Bush urges offshore drilling
President Bush, seeking to put political pressure on the Democratic-run Congress in an election year plagued by soaring gasoline prices, called Wednesday for lifting federal bans on offshore oil drilling and other measures to boost oil production.
“For many Americans, there is no more pressing concern than the price of gasoline,” Bush said.
The president -- who faces opposition in Congress for his proposals to drill offshore and in the Arctic National Wildlife Refuge, as well as to the leasing of Western federal lands for extraction of oil from shale -- hopes to leverage the rising price of gas to get Congress to budge before election day.
“There is no excuse for delay,” Bush said, acknowledging that it would take years for any of his proposals to pump new oil into the U.S. economy. “It’s time to move swiftly.”
Sen. John McCain of Arizona, the Republican Party’s presumptive presidential nominee, spoke out a day before in calling for an easing of the offshore drilling ban.
Sen.

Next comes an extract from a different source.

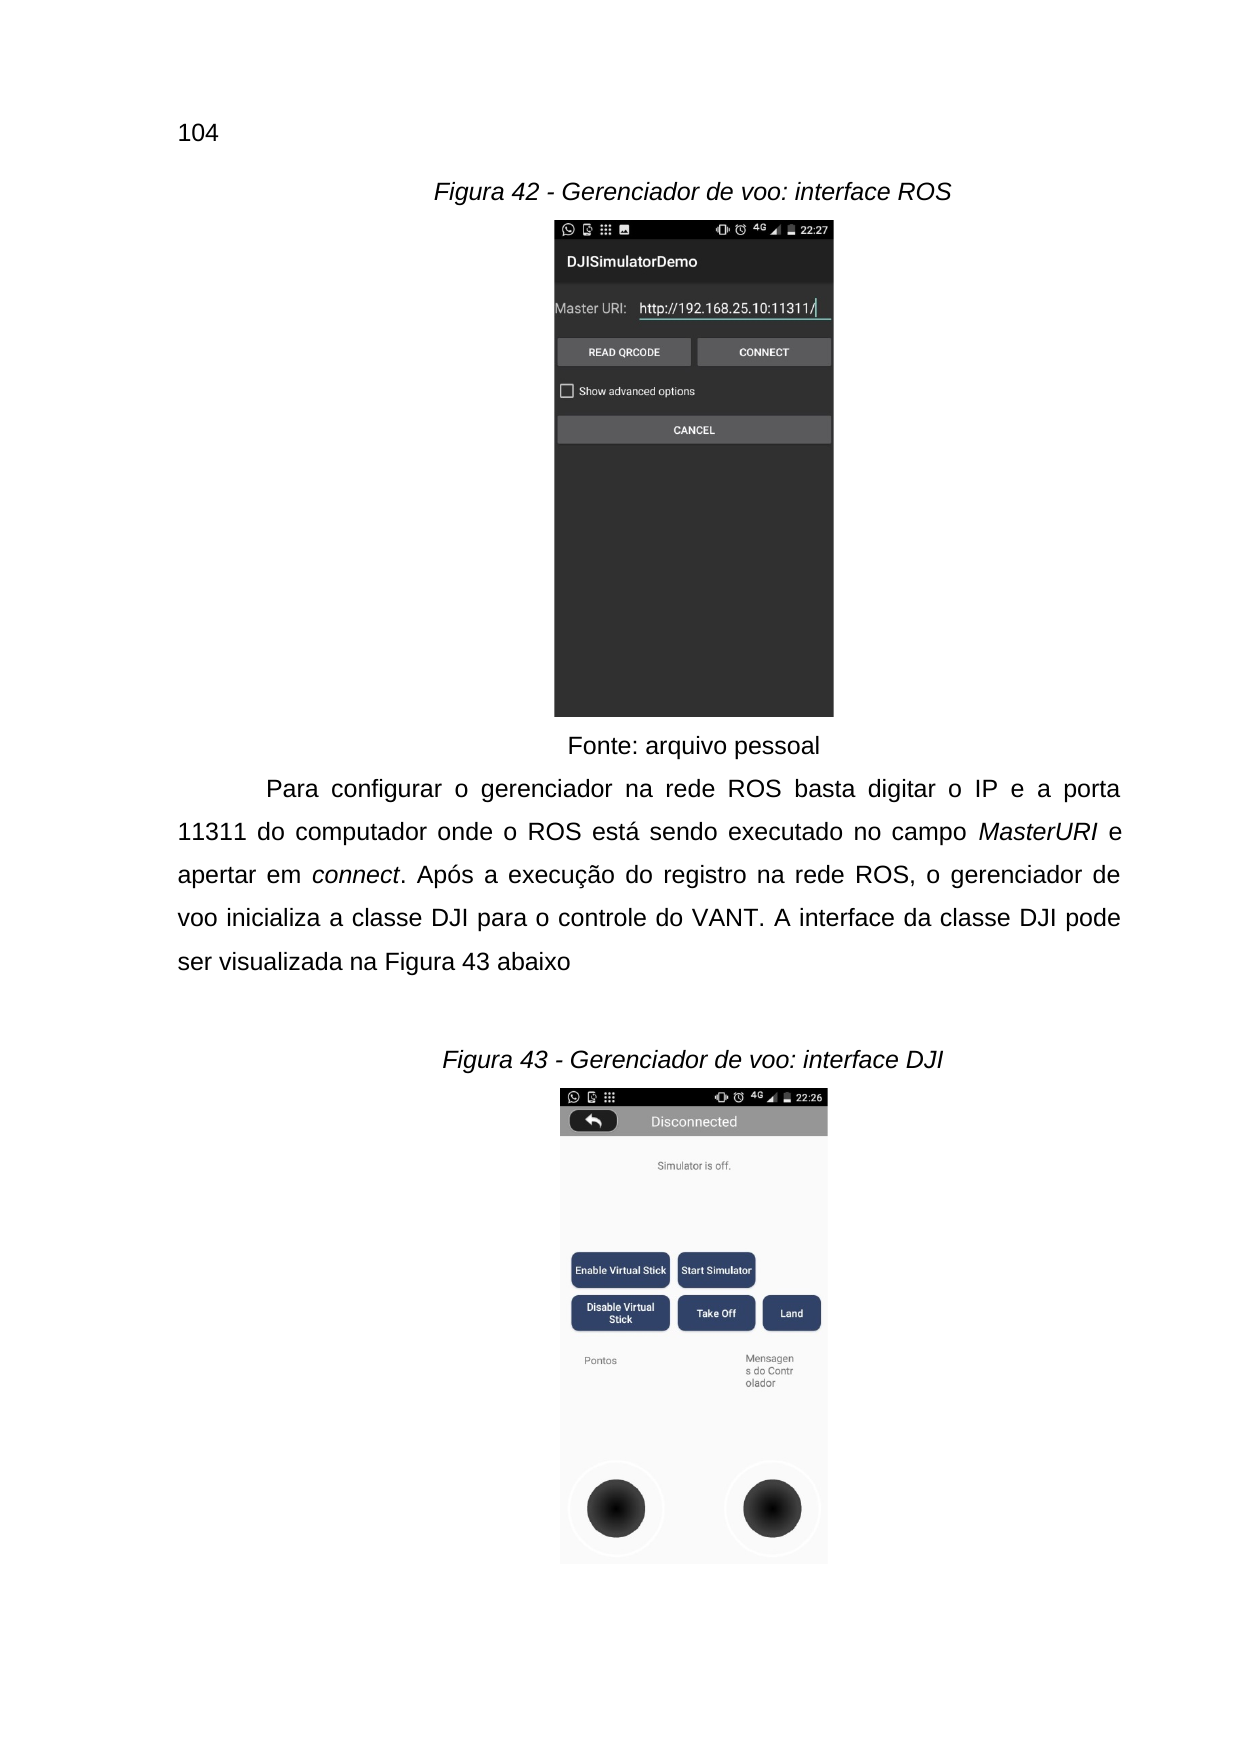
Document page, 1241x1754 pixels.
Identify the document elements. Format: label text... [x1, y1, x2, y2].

Barack Obama of Illinois, the Democrats’ presumptive nominee, supports the moratorium.
Conservation groups say long-term solutions lie with the development of alternative fuels rather than drilling for more oil.
Cindy Shogan, executive director of the Alaska Wilderness League, likened Bush’s speech to “fuel mongering” and suggested that his entreaty to open the arctic refuge left out key facts in an effort to manipulate public opinion.
“What he failed to mention was data released recently by his own Department of Energy that shows, unequivocally, that drilling in the arctic refuge will have no effect on today’s high gas prices,” Shogan said. “At peak production, two decades from now, the amount of oil speculated to be available in the refuge would lower gas prices by less than 4 cents a gallon.
“Basically, the president wants to destroy one of our last pristine wilderness places to save us a few pennies 20 years from now.”
Bush said Wednesday that in the short term, the U.S. economy would continue to rely on oil, and he attacked Congress for blocking his repeated calls for drilling in the Arctic.
“Unfortunately, Democrats on Capitol Hill have rejected every proposal,” said Bush, flanked by his Energy and Interior secretaries in the White House Rose Garden. “And Americans are paying the price at the pump.”
Since the early 1980s, Congress has banned oil drilling on most of the outer continental shelf, including regions of the Gulf of Mexico close to Florida and regions off California, because of the damage that oil spills could wreak on the environment and beaches that serve as the engine for tourist-driven economies.
And last year, the White House said, Congress added to a spending bill a ban on the leasing of federal lands for oil-shale exploration -- a ban, Bush said, that Congress can just as easily lift.
For some time, Bush has also been pressing for alternative energy sources as a solution to America’s “addiction to oil,” which he highlighted in a State of the Union address.
“The president says we are addicted to oil, and yet all he and McCain offer is a bigger needle,” said Warner Chabot, vice president of the Ocean Conservancy in San Francisco. “They are focused on supply when they should be focused on reducing demand.”
The Energy Information Administration said that opening access to undersea oil fields “in the Pacific, Atlantic and eastern Gulf regions would not have a significant impact on crude oil and natural gas production or prices before 2030.” Drilling in domestic waters off all the coasts except Alaska’s would increase annual production from 2.2 million barrels a day to 2.4 million barrels a day, the agency estimates.
The four-point plan proposed by Bush would:
* Increase access to the outer continental shelf, which has been off-limits since 1981. With the advent of technology that can make drilling less risky to the environment, Bush says, the moratorium is “outdated and counterproductive.” If Congress lifts the moratorium, he says, he will lift an executive prohibition.
* Encourage the extraction of oil from shale in the West -- which holds as much potential for oil, 18 billion barrels, as the offshore drilling proposal. This amounts to nearly three decades of oil imports from Saudi Arabia, the White House says.
* Permit drilling in the Arctic National Wildlife Refuge, which President Clinton vetoed and Democratic leaders oppose. This could offer 10 billion barrels of oil, equal to two decades of Saudi imports, according to the White House.
* Expand oil refineries in the U.S., where a refinery has not been built for three decades. Bush proposes regulatory reforms that could remove barriers to refinery construction -- namely public opposition. He proposes that any appeal of a federal permit for refinery expansion must be filed in federal court within 60 days.
Los Angeles Times staff writer Kenneth R. Weiss contributed to this report.